表12は大正七年(一九一八)の主な官公署としてあげられたものだが、市街地周辺に設置された多くがはぶかれている。たとえば苗穂(札幌村)には札幌監獄、陸軍糧秣廠が、豊平には陸軍歩兵二五聯隊、月寒種牛(羊)場、水産孵化場がある。琴似には大正十年工業試験場庁舎が建ち、翌年設立が認可され、表中の農事試験場も大正十四年琴似へ本場庁舎を移した。表中の住所をみると業務の関連により庁舎位置が特定されることが多い。それは札幌の人たちが諸機関の誘致にかけた努力の結果であり、偶然のなりゆきではない。ある時は苦労して入手した区役所の敷地建物を鉄道管理局に提供し、司法地区形成にも長年の強い働きかけがあった。
表-12 札幌区の主要官公署(大正7年) |
機関名 | 住所 | 機関名 | 住所 | |
◇道庁 | ◇軍事機関 | |||
◇鉄道機関 | ||||
◇道庁出先機関 | ||||
◇通信機関 | ||||
◇司法刑務機関 | ||||
◇税務砿務帝室林野機関 | ||||
こうした街づくり計画の中で官公署の誘致がはかられたが、実現をみずに落胆することもあった。たとえば逓信省の貯金支局誘致では、小樽区と争いついに失敗に帰し「貯金支局設置問題ハ其後引続キ小樽区ト対抗的態度ヲ持続シ来リタルカ、逓信当局ニ於テ比較実査ノ結果、小樽区ヲ以テ適当ナリトシ同区ニ設置セラルヽニ至リタルハ遺憾ナリトス」(札幌区事務報告 自大正四年十月至五年九月)と報告しなければならなかった。これは日本銀行の札幌支店問題とともに経済力の札樽較差が背景にあり、また開設後札幌を離れて他地域へ庁舎を移すものもあり、第七師団の旭川移転はその代表といわれる。

────────

→ 課題
札幌の官公署についての本文で、苗穂(札幌村)と豊平にあると書かれている施設をすべて挙げてください。 この後の行は、本文とは別の出典から集めたものである。

(収集データ)
────────

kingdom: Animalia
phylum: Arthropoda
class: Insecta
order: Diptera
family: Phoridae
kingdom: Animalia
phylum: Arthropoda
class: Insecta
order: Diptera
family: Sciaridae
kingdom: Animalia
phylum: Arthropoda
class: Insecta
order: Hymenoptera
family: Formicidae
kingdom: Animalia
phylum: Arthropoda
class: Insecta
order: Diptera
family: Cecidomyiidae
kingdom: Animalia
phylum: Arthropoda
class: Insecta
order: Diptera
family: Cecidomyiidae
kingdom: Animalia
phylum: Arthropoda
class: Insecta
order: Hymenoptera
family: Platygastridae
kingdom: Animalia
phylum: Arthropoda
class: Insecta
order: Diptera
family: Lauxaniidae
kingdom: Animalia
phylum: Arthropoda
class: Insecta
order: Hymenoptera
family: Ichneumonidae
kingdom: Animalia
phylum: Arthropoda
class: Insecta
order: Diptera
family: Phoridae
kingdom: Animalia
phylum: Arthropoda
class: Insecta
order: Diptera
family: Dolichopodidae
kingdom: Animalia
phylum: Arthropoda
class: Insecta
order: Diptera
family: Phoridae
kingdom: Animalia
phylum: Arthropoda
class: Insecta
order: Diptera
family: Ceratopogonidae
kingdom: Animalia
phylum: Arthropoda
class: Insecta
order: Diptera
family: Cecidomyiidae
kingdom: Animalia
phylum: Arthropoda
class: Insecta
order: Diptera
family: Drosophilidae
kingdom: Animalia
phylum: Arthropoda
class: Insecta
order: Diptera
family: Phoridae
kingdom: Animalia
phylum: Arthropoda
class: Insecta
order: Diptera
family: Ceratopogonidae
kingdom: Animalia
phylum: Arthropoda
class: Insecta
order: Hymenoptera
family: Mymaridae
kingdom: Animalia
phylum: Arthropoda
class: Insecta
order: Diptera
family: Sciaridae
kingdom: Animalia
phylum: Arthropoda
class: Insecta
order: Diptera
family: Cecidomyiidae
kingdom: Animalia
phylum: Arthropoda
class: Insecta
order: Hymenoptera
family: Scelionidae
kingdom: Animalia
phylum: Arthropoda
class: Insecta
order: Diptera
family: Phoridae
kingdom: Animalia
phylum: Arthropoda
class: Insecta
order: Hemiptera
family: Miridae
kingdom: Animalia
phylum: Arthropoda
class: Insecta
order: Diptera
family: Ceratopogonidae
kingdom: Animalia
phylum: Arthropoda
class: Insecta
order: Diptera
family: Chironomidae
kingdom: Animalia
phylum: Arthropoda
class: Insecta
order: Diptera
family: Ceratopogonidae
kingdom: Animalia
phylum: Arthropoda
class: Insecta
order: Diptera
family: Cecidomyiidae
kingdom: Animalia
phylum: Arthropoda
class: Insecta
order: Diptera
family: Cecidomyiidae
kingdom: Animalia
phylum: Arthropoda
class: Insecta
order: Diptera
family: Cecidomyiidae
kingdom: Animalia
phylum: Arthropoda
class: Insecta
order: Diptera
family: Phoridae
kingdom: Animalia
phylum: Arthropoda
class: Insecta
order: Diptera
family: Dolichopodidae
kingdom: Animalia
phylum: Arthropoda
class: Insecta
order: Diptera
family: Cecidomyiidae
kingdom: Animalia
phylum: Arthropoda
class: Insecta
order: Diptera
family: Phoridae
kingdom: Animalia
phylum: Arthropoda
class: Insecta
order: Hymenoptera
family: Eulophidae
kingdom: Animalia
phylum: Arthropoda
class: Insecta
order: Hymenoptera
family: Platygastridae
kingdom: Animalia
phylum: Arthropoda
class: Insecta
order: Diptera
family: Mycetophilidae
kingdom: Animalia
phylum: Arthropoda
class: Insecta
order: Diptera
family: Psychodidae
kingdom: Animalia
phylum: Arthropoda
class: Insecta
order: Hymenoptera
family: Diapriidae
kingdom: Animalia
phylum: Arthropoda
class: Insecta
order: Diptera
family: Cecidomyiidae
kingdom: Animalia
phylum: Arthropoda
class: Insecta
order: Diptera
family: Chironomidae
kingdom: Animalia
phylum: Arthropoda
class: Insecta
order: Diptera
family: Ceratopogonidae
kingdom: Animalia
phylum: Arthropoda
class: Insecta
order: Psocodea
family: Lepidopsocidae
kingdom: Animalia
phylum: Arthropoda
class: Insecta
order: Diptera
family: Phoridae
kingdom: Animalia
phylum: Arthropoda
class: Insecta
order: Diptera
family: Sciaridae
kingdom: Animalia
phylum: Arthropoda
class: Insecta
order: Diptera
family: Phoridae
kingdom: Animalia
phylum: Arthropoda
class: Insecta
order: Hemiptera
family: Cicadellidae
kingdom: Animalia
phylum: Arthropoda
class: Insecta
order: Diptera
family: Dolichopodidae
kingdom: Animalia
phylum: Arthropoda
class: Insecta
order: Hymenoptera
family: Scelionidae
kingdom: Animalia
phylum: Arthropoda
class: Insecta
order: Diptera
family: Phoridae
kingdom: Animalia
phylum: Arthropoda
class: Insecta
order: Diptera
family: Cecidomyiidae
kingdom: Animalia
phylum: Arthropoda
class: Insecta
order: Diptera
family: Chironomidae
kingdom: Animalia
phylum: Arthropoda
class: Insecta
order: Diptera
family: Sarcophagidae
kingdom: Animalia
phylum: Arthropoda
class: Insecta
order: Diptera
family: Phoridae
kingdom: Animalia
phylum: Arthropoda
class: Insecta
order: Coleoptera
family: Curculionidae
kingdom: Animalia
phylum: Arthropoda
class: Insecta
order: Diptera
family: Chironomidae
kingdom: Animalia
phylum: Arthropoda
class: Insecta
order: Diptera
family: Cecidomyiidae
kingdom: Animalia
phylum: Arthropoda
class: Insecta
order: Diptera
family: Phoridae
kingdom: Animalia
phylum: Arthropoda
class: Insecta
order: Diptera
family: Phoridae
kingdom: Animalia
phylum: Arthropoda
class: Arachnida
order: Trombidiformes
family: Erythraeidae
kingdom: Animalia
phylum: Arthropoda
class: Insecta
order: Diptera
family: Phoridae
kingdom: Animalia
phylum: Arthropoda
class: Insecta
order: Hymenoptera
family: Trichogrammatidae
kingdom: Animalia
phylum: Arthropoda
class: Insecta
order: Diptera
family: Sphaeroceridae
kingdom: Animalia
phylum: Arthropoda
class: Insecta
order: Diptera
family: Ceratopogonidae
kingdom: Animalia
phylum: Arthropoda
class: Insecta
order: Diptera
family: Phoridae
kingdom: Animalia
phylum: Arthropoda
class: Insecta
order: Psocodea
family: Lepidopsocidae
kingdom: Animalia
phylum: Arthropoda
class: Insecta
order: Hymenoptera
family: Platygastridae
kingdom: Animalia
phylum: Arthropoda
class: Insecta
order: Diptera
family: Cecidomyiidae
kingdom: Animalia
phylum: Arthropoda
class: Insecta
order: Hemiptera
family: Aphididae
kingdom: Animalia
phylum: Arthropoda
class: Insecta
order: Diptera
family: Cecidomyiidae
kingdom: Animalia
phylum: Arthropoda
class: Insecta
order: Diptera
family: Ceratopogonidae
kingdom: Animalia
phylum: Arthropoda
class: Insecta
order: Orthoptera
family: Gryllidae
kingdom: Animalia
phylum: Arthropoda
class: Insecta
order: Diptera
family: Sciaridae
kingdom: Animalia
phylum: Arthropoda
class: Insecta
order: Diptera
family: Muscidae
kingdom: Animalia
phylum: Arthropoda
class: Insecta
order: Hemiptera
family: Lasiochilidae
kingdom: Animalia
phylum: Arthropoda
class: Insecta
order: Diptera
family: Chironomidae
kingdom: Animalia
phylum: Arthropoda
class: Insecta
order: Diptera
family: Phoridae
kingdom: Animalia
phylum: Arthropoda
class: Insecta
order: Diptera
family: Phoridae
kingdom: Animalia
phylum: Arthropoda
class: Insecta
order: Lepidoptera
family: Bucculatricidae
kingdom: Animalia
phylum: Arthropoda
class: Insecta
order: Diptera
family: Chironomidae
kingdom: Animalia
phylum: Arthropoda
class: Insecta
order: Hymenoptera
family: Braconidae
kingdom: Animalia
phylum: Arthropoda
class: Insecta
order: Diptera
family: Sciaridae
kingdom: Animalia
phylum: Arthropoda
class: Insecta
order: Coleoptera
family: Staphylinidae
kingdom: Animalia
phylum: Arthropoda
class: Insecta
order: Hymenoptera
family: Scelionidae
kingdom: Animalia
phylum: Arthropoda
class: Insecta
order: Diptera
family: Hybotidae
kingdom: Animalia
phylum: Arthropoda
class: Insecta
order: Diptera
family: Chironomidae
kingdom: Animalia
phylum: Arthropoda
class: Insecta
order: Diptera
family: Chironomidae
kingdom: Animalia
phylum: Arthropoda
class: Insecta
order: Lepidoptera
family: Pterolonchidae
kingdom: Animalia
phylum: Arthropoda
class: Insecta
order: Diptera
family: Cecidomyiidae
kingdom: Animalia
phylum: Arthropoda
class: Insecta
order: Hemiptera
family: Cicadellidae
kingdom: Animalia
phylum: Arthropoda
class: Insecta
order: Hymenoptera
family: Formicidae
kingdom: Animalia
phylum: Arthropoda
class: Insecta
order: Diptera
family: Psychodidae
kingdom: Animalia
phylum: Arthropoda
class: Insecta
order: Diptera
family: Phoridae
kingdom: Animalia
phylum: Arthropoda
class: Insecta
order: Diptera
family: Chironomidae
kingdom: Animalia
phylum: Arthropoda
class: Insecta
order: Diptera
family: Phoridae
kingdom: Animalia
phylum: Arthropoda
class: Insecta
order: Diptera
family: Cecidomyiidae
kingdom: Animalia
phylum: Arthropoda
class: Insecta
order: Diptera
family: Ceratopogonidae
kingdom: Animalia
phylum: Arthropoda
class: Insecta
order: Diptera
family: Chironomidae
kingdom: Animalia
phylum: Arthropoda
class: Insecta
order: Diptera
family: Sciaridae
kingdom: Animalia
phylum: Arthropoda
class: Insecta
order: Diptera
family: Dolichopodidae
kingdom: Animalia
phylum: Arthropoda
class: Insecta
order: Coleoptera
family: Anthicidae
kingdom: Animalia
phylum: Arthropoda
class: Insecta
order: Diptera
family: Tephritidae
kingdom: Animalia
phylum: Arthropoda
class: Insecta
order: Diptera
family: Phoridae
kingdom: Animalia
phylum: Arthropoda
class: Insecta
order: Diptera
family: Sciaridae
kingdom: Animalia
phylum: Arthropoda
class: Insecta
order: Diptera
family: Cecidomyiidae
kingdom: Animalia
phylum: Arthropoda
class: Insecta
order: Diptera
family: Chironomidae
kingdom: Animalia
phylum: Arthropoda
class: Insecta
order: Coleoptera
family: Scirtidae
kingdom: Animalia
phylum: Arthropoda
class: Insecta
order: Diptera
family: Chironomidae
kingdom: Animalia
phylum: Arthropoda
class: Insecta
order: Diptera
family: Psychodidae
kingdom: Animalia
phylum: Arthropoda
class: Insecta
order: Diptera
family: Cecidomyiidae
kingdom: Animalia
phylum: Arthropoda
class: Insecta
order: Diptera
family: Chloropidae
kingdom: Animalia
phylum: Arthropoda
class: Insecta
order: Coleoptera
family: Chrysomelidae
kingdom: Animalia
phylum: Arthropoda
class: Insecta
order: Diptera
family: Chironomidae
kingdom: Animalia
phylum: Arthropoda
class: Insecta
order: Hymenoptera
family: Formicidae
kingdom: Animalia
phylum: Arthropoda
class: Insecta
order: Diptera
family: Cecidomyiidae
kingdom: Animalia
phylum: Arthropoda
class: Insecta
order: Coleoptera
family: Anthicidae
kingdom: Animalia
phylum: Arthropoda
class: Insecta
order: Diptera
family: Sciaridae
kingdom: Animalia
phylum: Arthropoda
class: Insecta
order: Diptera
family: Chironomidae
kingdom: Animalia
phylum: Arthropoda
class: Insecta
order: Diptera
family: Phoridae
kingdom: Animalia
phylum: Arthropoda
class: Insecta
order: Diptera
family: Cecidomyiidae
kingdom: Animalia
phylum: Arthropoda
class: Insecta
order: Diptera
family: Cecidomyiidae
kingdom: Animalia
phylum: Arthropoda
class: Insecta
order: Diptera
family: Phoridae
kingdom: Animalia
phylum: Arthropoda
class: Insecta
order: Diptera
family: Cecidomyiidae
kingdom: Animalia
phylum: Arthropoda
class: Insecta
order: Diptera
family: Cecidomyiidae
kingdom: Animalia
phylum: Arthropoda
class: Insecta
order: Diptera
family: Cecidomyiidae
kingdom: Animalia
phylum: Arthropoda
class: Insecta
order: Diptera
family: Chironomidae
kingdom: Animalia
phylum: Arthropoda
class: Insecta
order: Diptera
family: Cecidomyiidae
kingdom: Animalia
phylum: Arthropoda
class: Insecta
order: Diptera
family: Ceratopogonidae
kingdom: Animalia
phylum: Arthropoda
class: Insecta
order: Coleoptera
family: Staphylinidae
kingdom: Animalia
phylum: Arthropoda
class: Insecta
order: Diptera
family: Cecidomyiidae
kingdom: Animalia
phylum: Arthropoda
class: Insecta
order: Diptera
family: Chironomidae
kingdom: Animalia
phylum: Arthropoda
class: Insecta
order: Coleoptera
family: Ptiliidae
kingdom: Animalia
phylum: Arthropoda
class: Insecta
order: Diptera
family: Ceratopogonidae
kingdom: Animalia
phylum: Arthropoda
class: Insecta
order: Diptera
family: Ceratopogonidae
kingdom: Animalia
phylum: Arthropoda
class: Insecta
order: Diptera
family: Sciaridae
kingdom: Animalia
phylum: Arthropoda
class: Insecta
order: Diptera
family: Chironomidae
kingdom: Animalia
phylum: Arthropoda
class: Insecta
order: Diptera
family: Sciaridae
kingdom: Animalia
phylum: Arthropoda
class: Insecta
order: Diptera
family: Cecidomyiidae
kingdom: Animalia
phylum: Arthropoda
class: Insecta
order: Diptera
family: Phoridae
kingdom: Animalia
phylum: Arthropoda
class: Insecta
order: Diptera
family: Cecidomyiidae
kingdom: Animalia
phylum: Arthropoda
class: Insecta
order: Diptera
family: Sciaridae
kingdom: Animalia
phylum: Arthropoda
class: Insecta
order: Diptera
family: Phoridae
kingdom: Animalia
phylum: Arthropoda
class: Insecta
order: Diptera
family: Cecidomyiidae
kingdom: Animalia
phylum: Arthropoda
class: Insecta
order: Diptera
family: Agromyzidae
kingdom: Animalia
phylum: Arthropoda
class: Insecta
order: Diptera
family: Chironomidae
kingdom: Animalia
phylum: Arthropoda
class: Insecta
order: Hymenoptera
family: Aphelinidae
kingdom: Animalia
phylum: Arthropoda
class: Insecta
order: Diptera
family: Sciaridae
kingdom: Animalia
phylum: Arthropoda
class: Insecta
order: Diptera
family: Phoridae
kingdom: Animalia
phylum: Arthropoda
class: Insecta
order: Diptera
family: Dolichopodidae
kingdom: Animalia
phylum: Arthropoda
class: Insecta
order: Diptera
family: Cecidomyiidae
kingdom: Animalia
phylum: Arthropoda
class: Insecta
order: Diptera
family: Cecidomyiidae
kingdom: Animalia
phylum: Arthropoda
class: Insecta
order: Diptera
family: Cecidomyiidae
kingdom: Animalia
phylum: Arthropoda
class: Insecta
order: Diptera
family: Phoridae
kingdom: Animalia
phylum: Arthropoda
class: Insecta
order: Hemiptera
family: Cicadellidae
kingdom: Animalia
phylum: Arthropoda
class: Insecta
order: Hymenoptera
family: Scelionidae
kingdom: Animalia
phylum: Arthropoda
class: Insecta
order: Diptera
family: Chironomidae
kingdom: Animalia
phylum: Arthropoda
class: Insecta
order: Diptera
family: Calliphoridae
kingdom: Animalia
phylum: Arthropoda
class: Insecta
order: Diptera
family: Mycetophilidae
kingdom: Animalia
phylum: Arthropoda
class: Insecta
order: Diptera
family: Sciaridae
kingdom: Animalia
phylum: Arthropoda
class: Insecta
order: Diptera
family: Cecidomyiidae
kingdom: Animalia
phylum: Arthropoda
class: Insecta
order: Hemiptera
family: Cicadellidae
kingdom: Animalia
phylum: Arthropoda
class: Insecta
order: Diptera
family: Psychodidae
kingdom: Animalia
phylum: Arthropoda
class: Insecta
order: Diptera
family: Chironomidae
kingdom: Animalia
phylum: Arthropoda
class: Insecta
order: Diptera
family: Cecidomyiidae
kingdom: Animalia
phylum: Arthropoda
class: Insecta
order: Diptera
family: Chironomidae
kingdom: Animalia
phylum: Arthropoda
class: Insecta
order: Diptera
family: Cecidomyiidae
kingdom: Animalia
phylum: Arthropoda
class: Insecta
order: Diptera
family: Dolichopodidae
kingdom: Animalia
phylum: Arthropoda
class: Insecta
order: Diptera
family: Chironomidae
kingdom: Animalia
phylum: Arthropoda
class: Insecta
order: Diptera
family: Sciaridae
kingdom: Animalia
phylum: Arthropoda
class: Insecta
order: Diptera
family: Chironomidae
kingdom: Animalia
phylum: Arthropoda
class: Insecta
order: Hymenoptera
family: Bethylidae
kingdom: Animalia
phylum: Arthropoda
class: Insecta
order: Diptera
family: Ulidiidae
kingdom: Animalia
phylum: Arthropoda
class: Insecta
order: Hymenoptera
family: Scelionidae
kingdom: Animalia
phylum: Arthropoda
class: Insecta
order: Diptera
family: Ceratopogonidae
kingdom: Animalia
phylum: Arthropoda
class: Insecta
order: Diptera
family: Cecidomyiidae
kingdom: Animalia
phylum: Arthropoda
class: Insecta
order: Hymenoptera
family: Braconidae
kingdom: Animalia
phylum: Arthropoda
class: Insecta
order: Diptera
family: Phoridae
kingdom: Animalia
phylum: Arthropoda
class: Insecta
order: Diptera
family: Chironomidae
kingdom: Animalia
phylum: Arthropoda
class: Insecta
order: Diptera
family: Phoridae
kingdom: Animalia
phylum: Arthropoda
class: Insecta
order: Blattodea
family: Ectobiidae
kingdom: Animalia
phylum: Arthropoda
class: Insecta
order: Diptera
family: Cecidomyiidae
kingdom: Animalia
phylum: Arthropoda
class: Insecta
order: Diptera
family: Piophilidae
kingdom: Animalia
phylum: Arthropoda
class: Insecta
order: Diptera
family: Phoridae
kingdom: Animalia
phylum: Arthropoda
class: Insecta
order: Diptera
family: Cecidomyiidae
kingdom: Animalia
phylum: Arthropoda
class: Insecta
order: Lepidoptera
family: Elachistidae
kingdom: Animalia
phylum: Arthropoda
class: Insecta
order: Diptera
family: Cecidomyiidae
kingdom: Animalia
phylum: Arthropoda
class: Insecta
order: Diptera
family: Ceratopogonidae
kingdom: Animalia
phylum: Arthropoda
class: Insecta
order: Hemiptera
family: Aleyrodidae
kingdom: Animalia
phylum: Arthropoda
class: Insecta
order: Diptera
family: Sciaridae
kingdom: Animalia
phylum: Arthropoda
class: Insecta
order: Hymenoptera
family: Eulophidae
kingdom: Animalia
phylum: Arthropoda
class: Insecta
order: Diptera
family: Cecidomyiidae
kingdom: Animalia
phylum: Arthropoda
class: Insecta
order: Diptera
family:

────────

→ 回答
札幌監獄、陸軍糧秣廠、陸軍歩兵二五聯隊、月寒種牛(羊)場、水産孵化場